製造業も被害を受けた、身代金を要求するランサムウェア「WannaCry」は大きな衝撃を与えた。では制御システムセキュリティ(ICS)を取り巻く現状とは一体どうなっているのだろうか?今回で10回目を迎えるカンファレンスから、ICSの「現在と展望」を紹介する。
制御システムセキュリティ(ICS)という言葉を知っていても、人ごとのように感じていた担当者を驚かせたのは2017年に話題となったWannaCryだろう。身代金を要求するランサムウェアのWannaCryは当初、ヨーロッパとロシアで感染を広めたが、2017年6月にはホンダの狭山工場(埼玉県)でも感染が確認されたと報道された。
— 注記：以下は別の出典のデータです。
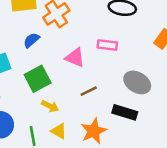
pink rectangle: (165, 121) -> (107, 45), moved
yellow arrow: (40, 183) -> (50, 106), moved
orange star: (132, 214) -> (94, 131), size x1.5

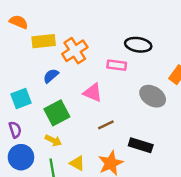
pink rectangle: (107, 45) -> (117, 65), moved
gray ellipse: (137, 82) -> (153, 96), moved
yellow arrow: (50, 106) -> (53, 140), moved

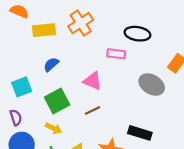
orange cross: (75, 51) -> (81, 23), moved
brown line: (106, 125) -> (93, 110), moved

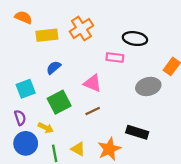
gray ellipse: (152, 84) -> (148, 86), turned -45
yellow arrow: (54, 128) -> (46, 128), moved

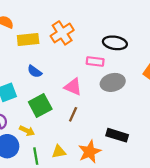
blue semicircle: (54, 68) -> (35, 71), turned -104
gray ellipse: (148, 86) -> (113, 82), moved
brown line: (93, 111) -> (73, 114), turned -40
yellow triangle: (78, 149) -> (59, 152), turned -40

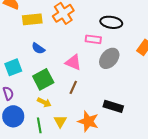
gray ellipse: (113, 82) -> (109, 58), turned -35
yellow arrow: (27, 131) -> (44, 102), moved
yellow triangle: (59, 152) -> (60, 121), turned -48
orange star: (90, 152) -> (88, 121), turned -30

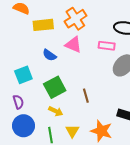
pink triangle: (73, 62) -> (73, 45), moved
brown line: (73, 87) -> (86, 96), turned -40

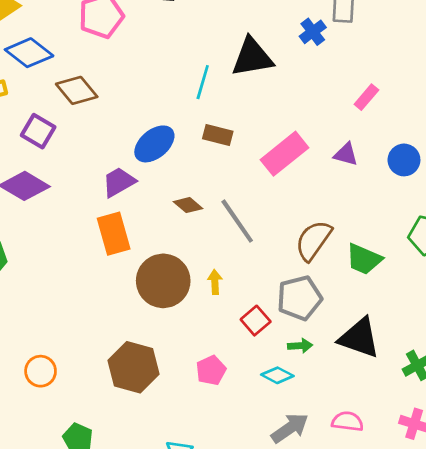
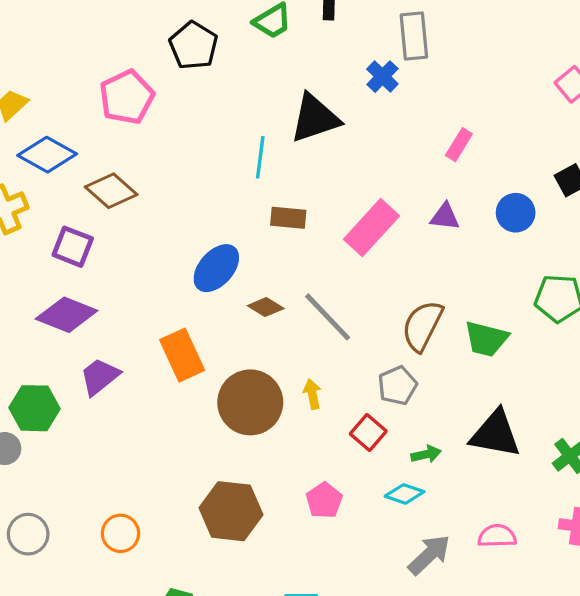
blue ellipse: (154, 144) -> (216, 268), moved
purple trapezoid: (119, 182) -> (100, 377), moved
gray pentagon: (300, 298) -> (397, 386), moved, size x0.7

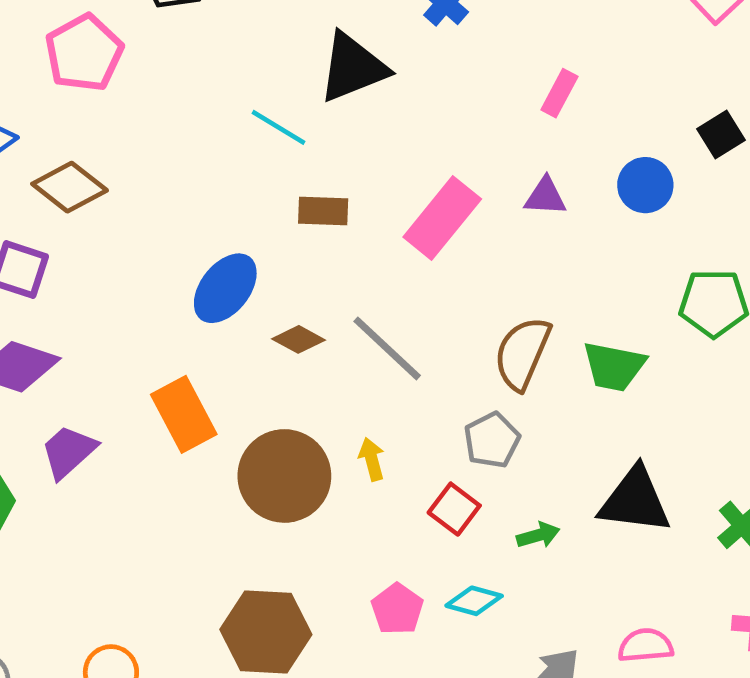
cyan line: (260, 157) -> (278, 127), turned -63
cyan diamond: (405, 494) -> (474, 601), moved

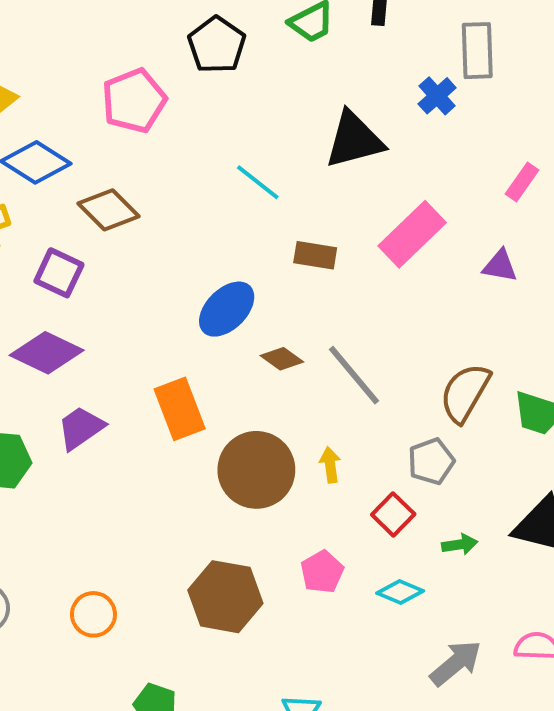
cyan line: (278, 127) -> (258, 182), moved
pink rectangle: (442, 218) -> (412, 234), moved
pink pentagon: (397, 609) -> (322, 572), moved

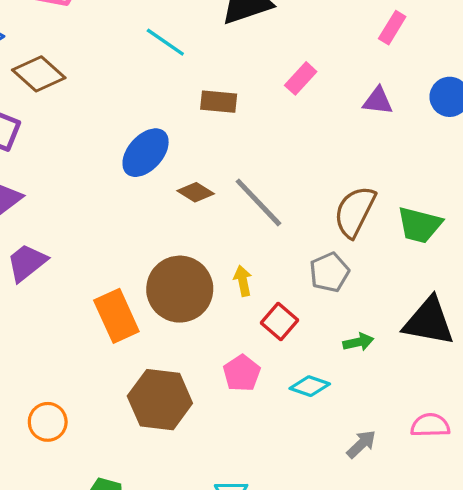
pink rectangle: (412, 234) -> (301, 78), size x0.6
orange rectangle: (180, 409) -> (116, 316), moved
red square: (393, 514) -> (280, 321), moved
gray arrow: (456, 663) -> (361, 444), size x0.7

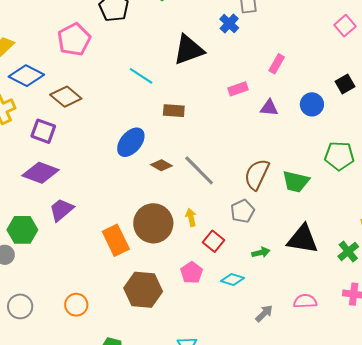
pink rectangle: (301, 78) -> (238, 89), moved, turned 30

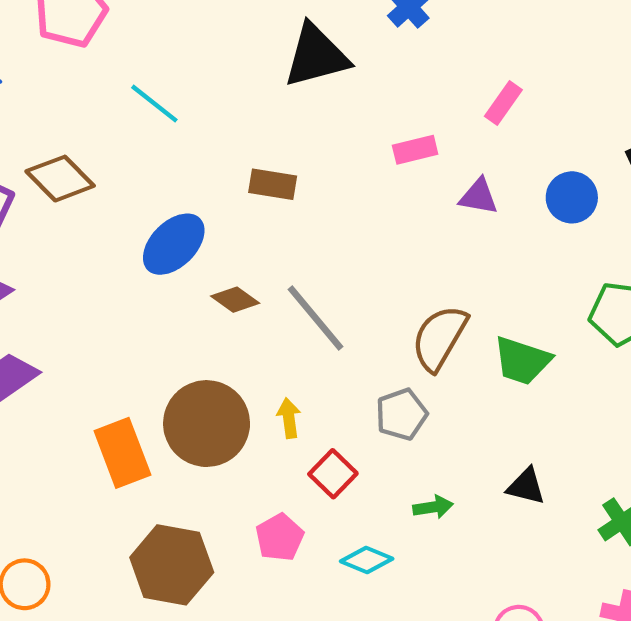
cyan line: (141, 76) -> (154, 104), moved
brown diamond: (66, 97) -> (60, 179), moved
black triangle: (303, 239) -> (526, 486), size x0.6

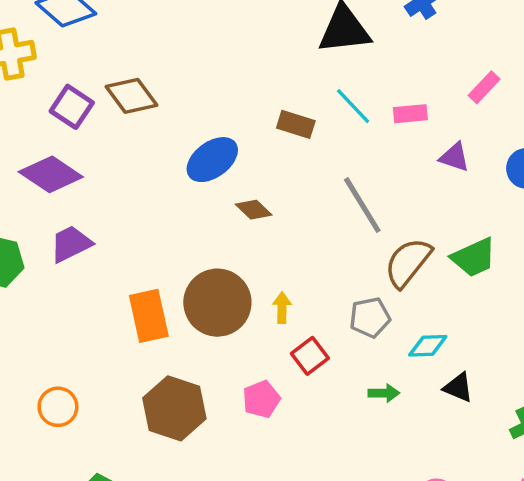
cyan line: (154, 104) -> (353, 106), moved
gray line: (316, 318) -> (362, 205), moved
green trapezoid: (522, 361) -> (474, 257), moved, turned -51
cyan diamond: (367, 560) -> (428, 346), moved, turned -33

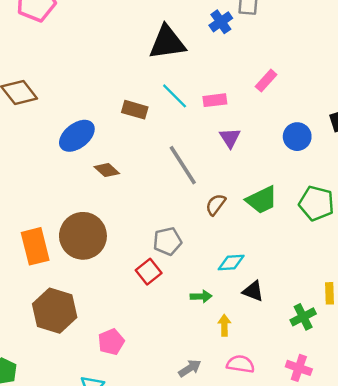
purple triangle: (454, 157) -> (230, 138), moved, turned 40
brown semicircle: (408, 263) -> (216, 205), size x0.6
yellow arrow: (282, 308) -> (224, 325), moved
gray pentagon: (370, 318) -> (167, 241), moved
pink pentagon: (261, 399) -> (111, 342), moved

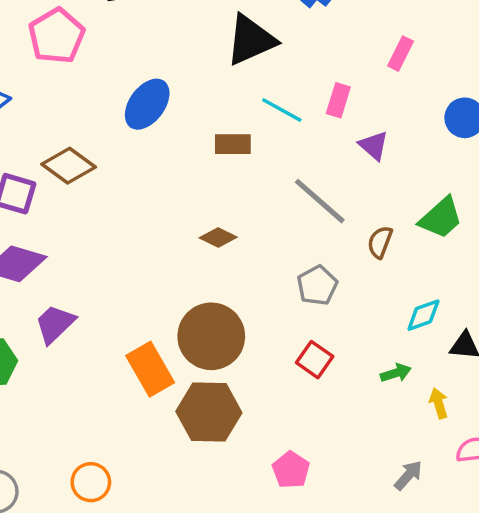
pink rectangle: (215, 100) -> (338, 100), turned -50
blue ellipse: (77, 136) -> (147, 104), moved
gray pentagon: (167, 241) -> (317, 285), moved
brown hexagon: (55, 311) -> (209, 412), moved

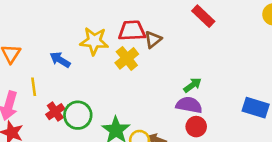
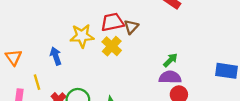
blue arrow: (60, 60) -> (56, 56), turned 48

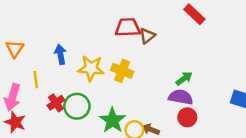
yellow star: (82, 36) -> (91, 68), moved
yellow cross: (112, 46) -> (122, 71), moved, turned -30

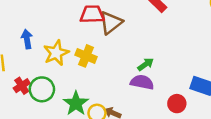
brown triangle: (147, 36) -> (111, 23), size x1.5
yellow star: (91, 68) -> (56, 53), turned -30
red circle: (187, 117) -> (177, 104), moved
この知らせで2010年から2011年にかけて話題となったマルウェアのStuxnetを思い出した人も多いだろう。Stuxnetは産業機器を狙って作られており、イランの核施設に被害を及ぼしたことでも知られている。「制御システムを始めとするOT(Operation Technology)の世界は閉鎖系を前提とするため、危険性は低い」という認識を破壊した存在でもあった。
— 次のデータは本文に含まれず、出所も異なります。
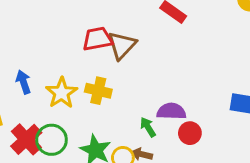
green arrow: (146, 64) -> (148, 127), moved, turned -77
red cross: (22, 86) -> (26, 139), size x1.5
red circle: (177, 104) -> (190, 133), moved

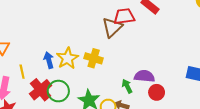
red trapezoid: (97, 39) -> (124, 16), moved
blue arrow: (23, 82) -> (49, 60), moved

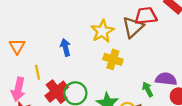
yellow star: (67, 58) -> (102, 31), moved
blue arrow: (49, 60) -> (65, 47), moved

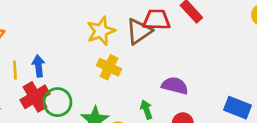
blue arrow: (65, 47) -> (39, 66), moved
purple semicircle: (166, 79) -> (175, 86), moved

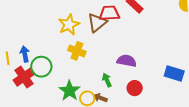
green circle: (57, 102) -> (41, 67), moved

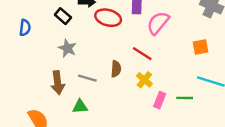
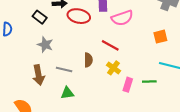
pink semicircle: (158, 23) -> (122, 18), turned -145
green triangle: (80, 107) -> (67, 93), moved

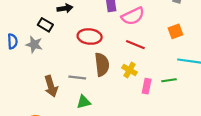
red ellipse: (79, 16) -> (90, 37), moved
gray star: (45, 45) -> (34, 44), moved
red line: (110, 45) -> (135, 45), moved
brown semicircle: (88, 60) -> (102, 65), size x1.5

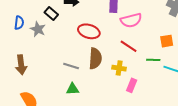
yellow cross: (130, 70) -> (119, 68), turned -32
green line: (169, 80) -> (153, 60), moved
brown arrow: (51, 86) -> (21, 65), moved

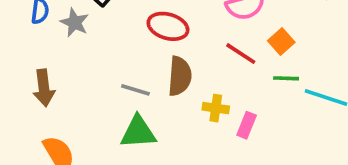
orange square: (167, 41) -> (281, 42), moved, turned -32
yellow cross: (119, 68) -> (216, 108), moved
green triangle: (73, 89) -> (138, 132), size x1.5

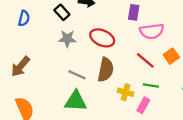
gray star: (75, 23) -> (67, 39), moved, turned -30
green line: (286, 78) -> (151, 86), moved
brown arrow: (44, 88) -> (20, 67), turned 40

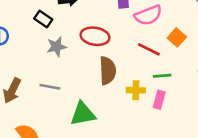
gray line: (77, 75) -> (50, 87), moved

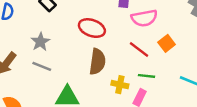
gray star: (56, 47) -> (40, 42), moved, turned -30

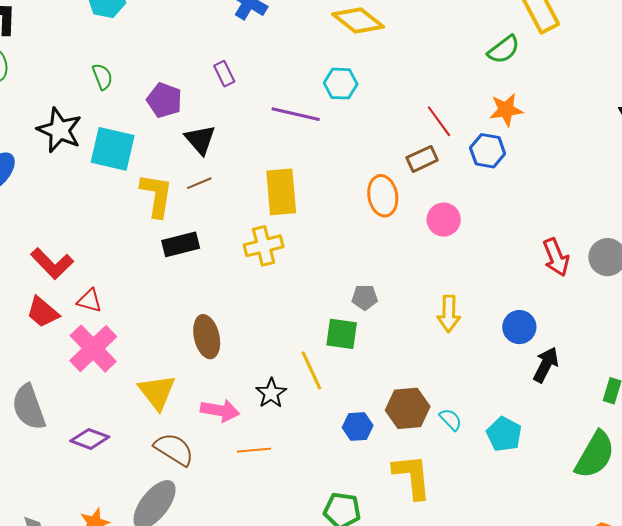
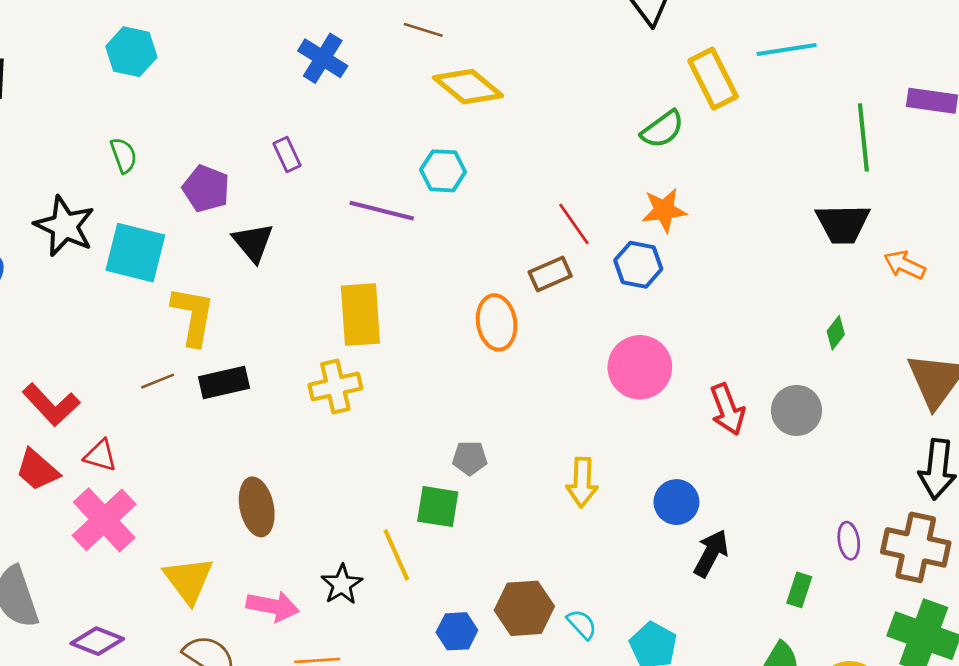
brown line: (199, 183) -> (158, 381), moved
pink circle: (444, 220) -> (640, 367), moved, size x1.4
WannaCryが話題となってからしばらくの間、産業制御システムがサイバー攻撃の被害に遭ったという報道はなされていないが、それは関係者の不断の努力によるものなのか。はたまた、単に被害が表面化していないだけなのか。「制御システムセキュリティを取り巻く現状」はどうなっているのだろうか。
JPCERT/CC(JPCERT コーディネーションセンター)が2018年2月7日に開催したイベント「制御システムセキュリティカンファレンス」の講演「制御システム・セキュリティの現在と展望〜この1年を振り返って〜」から、制御システムセキュリティの現状を紹介する。